In times past, before sugar was commonplace, and again during rationing, sweet vegetables were used in baking to add sweetness. And I must confess despite having hidden many a vegetable in many a cake, parsnips escaped me. My beetroot chocolate cake is a family favourite; at times of glut, I cook a mean courgette, lime and ginger cake. I've even dabbled with aubergine and of course have a signature carrot cake. But parsnips. No.
In times of recipe need, I must admit, despite dabbling with Ottolenghi, Anna Jones and many an experimental cook, a solid reliable recipe calls for Delia or BBC Good Food. And I was not let down for a parsnip cake. BBCGoodFood ran a baking competition a few years back and this cake was the winner. It is reproduced here. But the original can be found here. My only change is my (invariable) substitution of walnuts instead of pecans and vegan margarine instead of butter.
Catherine Berwick's Parsnip & Maple Syrup Cake
175g vegan margarine
250g demerara sugar
100ml maple syrup
3 large eggs
250g self-raising flour
2 tsp baking powder
2 tsp mixed spice
250g parsnips, peeled and grated
1 medium eating apple, peeled, cored and grated
50g walnuts, roughly chopped
zest and juice 1 small orange
Filling: 250g tub of mascarpone, 3-4 tbsp maple syrup
1. Heat your oven to 180C/160C fan/gas 4. Grease 2 x 20cm sandwich tins and line the bases with baking parchment.
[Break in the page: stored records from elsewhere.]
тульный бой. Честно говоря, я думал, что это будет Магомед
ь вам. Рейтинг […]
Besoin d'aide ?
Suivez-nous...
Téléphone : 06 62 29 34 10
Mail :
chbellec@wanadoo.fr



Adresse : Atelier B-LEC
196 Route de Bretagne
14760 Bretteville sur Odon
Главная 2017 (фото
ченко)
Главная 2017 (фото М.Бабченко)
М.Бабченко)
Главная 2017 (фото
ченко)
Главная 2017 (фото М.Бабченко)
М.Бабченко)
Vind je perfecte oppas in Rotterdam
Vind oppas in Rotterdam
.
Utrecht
2. Melt the margarine, sugar and maple syrup in a pan over gentle heat. Whisk in the eggs, then stir in the flour, baking powder and mixed spice, followed by the grated parsnip, apple, chopped pecans, orange zest and juice.
3. Divide between the tins, then bake for 25-30 mins until the tops spring back when pressed lightly.
4. Once cooled, mix together the mascarpone and maple syrup and sandwich the two cakes. Dust with icing sugar just before serving.